start Material

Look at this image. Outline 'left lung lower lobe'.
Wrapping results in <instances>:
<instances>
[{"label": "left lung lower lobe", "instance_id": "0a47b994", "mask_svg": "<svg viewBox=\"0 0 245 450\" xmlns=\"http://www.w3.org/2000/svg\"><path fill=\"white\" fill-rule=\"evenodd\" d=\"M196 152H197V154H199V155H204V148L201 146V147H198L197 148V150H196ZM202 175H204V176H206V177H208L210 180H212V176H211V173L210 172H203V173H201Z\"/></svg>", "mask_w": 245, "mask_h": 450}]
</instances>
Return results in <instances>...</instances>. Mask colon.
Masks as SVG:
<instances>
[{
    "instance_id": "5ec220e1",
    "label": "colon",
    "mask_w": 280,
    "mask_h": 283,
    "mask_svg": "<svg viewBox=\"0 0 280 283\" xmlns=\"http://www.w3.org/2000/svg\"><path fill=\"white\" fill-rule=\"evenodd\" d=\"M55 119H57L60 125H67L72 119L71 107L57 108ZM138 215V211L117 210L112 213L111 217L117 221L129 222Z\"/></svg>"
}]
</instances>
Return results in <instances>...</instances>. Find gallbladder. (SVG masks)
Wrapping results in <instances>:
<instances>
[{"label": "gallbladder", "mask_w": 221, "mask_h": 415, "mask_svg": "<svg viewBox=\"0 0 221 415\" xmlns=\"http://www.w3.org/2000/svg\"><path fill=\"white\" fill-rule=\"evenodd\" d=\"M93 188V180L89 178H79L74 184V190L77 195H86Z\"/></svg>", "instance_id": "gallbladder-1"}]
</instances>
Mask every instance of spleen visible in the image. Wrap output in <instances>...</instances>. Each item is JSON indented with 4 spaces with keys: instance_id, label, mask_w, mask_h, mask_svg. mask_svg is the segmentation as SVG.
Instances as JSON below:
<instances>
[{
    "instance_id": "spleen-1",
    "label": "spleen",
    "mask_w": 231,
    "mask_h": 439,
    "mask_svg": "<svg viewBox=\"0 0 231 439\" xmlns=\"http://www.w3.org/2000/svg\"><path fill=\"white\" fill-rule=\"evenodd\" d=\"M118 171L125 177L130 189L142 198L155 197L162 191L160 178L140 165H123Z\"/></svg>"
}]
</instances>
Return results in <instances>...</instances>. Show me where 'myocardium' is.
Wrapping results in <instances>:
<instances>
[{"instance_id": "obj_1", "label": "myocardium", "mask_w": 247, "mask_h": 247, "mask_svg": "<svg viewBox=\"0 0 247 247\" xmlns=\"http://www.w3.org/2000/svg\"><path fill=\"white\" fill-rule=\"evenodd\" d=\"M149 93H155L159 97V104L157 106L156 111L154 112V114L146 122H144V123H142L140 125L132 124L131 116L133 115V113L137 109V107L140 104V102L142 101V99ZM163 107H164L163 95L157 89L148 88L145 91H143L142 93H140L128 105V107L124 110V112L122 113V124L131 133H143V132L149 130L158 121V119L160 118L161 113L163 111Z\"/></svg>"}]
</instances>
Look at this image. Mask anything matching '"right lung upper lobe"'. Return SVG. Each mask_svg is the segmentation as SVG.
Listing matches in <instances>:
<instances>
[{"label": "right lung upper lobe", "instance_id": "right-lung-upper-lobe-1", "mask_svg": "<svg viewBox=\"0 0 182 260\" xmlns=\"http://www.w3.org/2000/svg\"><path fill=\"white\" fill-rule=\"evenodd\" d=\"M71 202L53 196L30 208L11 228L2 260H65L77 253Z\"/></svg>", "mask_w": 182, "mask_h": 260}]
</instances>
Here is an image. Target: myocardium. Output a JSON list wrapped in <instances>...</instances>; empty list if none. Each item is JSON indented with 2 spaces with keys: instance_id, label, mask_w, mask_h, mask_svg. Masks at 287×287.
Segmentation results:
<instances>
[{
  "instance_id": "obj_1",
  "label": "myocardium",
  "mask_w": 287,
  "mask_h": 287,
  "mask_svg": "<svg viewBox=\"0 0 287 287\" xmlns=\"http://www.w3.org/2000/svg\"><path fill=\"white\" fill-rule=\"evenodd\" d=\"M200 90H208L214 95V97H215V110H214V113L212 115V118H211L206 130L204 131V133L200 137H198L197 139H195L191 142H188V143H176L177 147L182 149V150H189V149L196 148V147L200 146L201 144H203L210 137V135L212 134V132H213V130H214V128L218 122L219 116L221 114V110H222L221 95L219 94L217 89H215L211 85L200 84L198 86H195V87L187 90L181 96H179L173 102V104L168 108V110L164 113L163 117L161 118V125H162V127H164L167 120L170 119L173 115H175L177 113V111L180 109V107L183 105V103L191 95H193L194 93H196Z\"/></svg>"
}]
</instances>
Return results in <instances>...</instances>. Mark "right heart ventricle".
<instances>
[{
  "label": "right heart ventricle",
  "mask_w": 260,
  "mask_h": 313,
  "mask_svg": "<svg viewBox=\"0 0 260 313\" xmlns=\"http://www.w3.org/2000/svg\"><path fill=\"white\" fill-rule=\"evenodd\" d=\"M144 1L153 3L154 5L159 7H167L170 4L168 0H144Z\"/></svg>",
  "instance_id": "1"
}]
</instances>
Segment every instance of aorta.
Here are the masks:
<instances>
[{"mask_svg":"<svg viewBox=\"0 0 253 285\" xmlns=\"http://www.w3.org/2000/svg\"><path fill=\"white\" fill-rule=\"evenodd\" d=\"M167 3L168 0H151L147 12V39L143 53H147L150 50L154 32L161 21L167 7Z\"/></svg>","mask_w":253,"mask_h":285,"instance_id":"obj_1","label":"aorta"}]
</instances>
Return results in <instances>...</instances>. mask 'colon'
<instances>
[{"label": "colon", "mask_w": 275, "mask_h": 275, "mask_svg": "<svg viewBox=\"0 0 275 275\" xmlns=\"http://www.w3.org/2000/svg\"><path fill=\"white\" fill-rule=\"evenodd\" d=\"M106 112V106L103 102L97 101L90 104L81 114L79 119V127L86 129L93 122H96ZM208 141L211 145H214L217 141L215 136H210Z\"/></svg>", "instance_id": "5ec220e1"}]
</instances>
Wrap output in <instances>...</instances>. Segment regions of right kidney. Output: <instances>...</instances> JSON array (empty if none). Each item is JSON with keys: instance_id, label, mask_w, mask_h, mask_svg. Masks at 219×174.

end Material

**What you will do:**
Pull out each line from the entries above that contains the string "every", and reproduce those lines unchanged in their original order.

**Solution below:**
Mask every instance of spleen visible in the image. Wrap output in <instances>...</instances>. Each item is JSON indented with 4 spaces with keys: instance_id, label, mask_w, mask_h, mask_svg. mask_svg is the segmentation as SVG.
Segment every instance of aorta.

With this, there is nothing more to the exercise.